Leer a Hannah Arendt es discutir la responsabilidad del individuo en las grandes tragedias colectivas. El líder, el causante directo, necesita de la pasividad de las masas; el pensamiento diluido en la automatización de las respuestas. Los grandes matones jamás podrán conquistar a quien se hace preguntas, a quien se atreve a cuestionar su propia conciencia.

En la vorágine de acontecimientos que trituran nuestra atención, el espectador, sin saberlo, termina aceptando una barbarie que en un principio pudo haberle parecido insostenible. Tanta dosis de perversidad tiene una doble finalidad: ocupar el terreno que conquistan y sembrar inercia en el testigo global.
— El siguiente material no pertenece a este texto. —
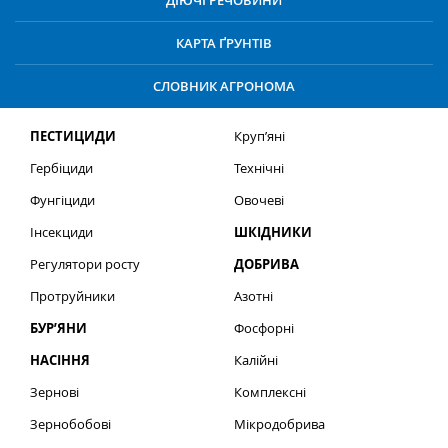
ДІЮЧІ РЕЧОВИНИ
КАРТА ҐРУНТІВ
СЛОВНИК АГРОНОМА
ПЕСТИЦИДИ
Круп’яні
Гербіциди
Технічні
Фунгіциди
Овочеві
Інсекциди
ШКІДНИКИ
Регулятори росту
ДОБРИВА
Протруйники
Азотні
БУР’ЯНИ
Фосфорні
НАСІННЯ
Калійні
Зернові
Комплексні
Зернобобові
Мікродобрива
La gran guerra que nos declararon es cognitiva; la nueva colonización es la del cerebro humano. Por algo los dueños de las grandes corporaciones tecnológicas son aliados de Trump. Algoritmo implosiona pensamiento. La complicidad que buscan en nosotros es la pasividad, el sueño eterno, solo eso les basta para quitarnos la conciencia y el mundo exterior.

La estupidez no era una fiesta para hacer la vida más ligera. La estupidez, como derivado del no pensamiento, es la inacción ante las grandes injusticias que nos rodean. De ahí a la obediencia ciega hay medio paso. Hannah Arendt llegó a decir: “Nadie tiene derecho a obedecer”. Todo un alegato revolucionario para los tiempos de secuestro cognitivo que vivimos. En el siglo XXI, cuando la colonización radica en dominar el cerebro humano, la lucidez es la principal rebelión.